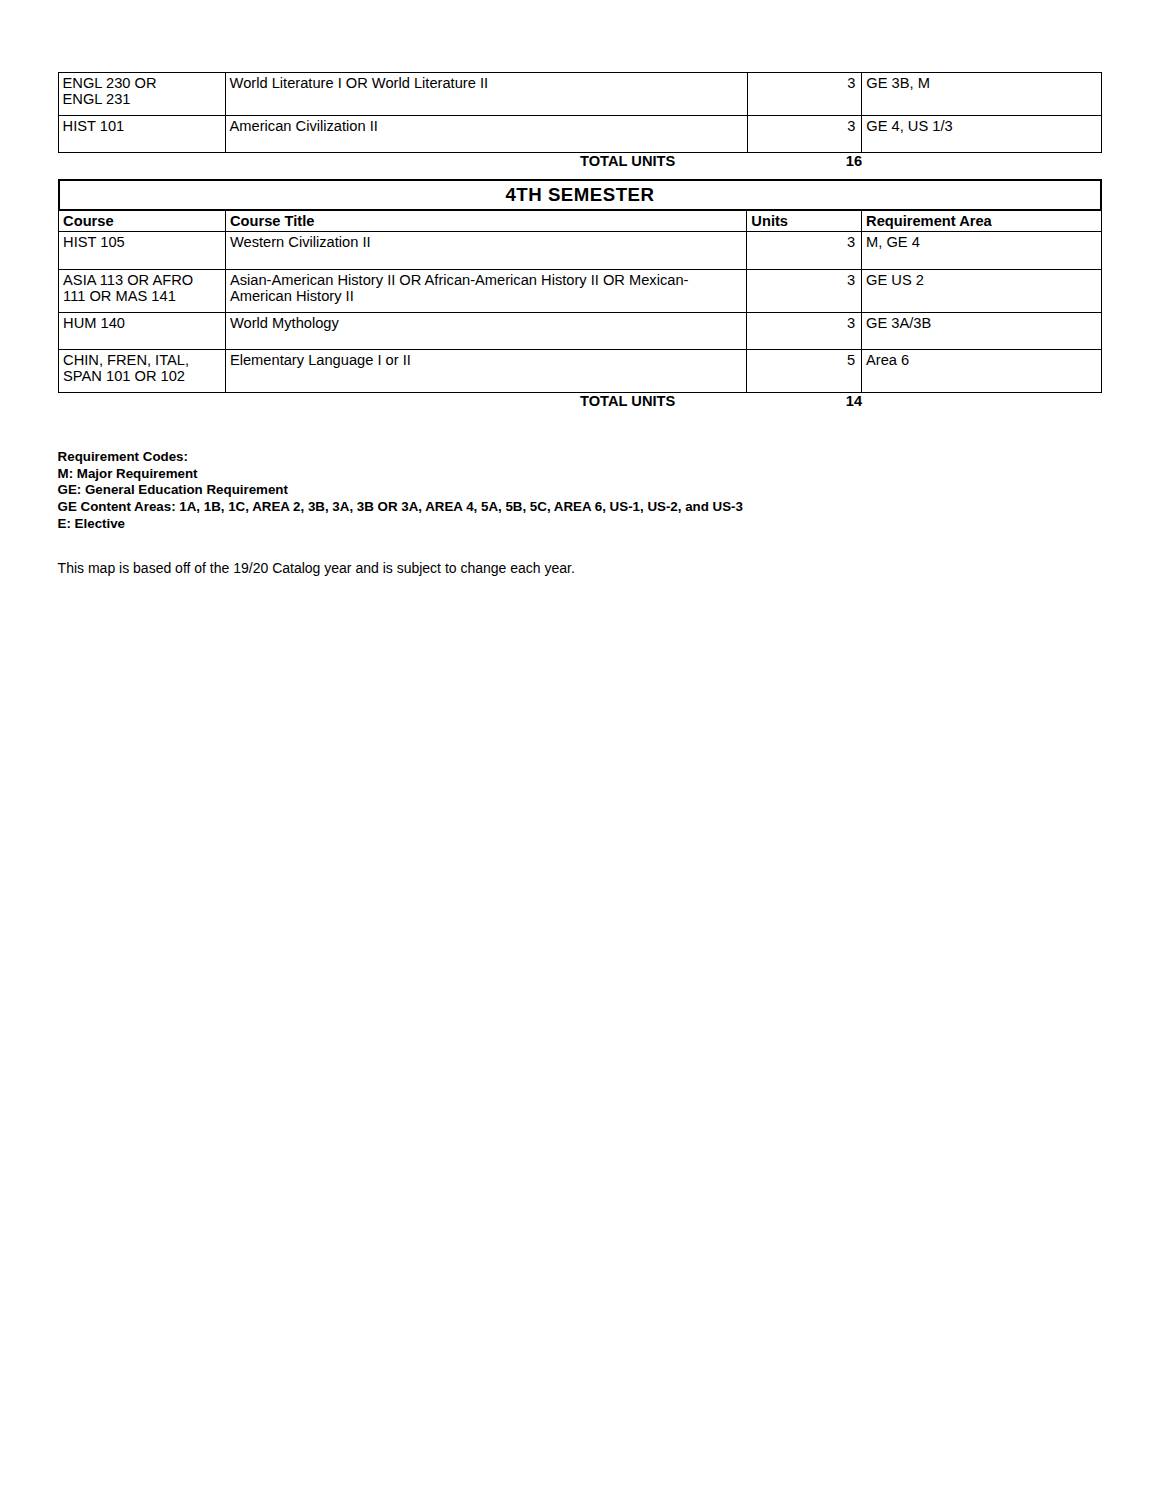| ENGL 230 OR ENGL 231 | World Literature I OR World Literature II | 3 | GE 3B, M |
| HIST 101 | American Civilization II | 3 | GE 4, US 1/3 |
| | | TOTAL UNITS | 16 | |
| 4TH SEMESTER |
| Course | Course Title | Units | Requirement Area |
| HIST 105 | Western Civilization II | 3 | M, GE 4 |
| ASIA 113 OR AFRO 111 OR MAS 141 | Asian-American History II OR African-American History II OR Mexican-American History II | 3 | GE US 2 |
| HUM 140 | World Mythology | 3 | GE 3A/3B |
| CHIN, FREN, ITAL, SPAN 101 OR 102 | Elementary Language I or II | 5 | Area 6 |
| | | TOTAL UNITS | 14 | |
Requirement Codes:
M: Major Requirement
GE: General Education Requirement
GE Content Areas: 1A, 1B, 1C, AREA 2, 3B, 3A, 3B OR 3A, AREA 4, 5A, 5B, 5C, AREA 6, US-1, US-2, and US-3
E: Elective
This map is based off of the 19/20 Catalog year and is subject to change each year.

Exercise goal ▸ Starting from the line containing "UNITS | 16 | |", repeat each line through the end of the entries, exactly.

Answer for the task ▸
| | | TOTAL UNITS | 16 | |
| 4TH SEMESTER |
| Course | Course Title | Units | Requirement Area |
| HIST 105 | Western Civilization II | 3 | M, GE 4 |
| ASIA 113 OR AFRO 111 OR MAS 141 | Asian-American History II OR African-American History II OR Mexican-American History II | 3 | GE US 2 |
| HUM 140 | World Mythology | 3 | GE 3A/3B |
| CHIN, FREN, ITAL, SPAN 101 OR 102 | Elementary Language I or II | 5 | Area 6 |
| | | TOTAL UNITS | 14 | |
Requirement Codes:
M: Major Requirement
GE: General Education Requirement
GE Content Areas: 1A, 1B, 1C, AREA 2, 3B, 3A, 3B OR 3A, AREA 4, 5A, 5B, 5C, AREA 6, US-1, US-2, and US-3
E: Elective
This map is based off of the 19/20 Catalog year and is subject to change each year.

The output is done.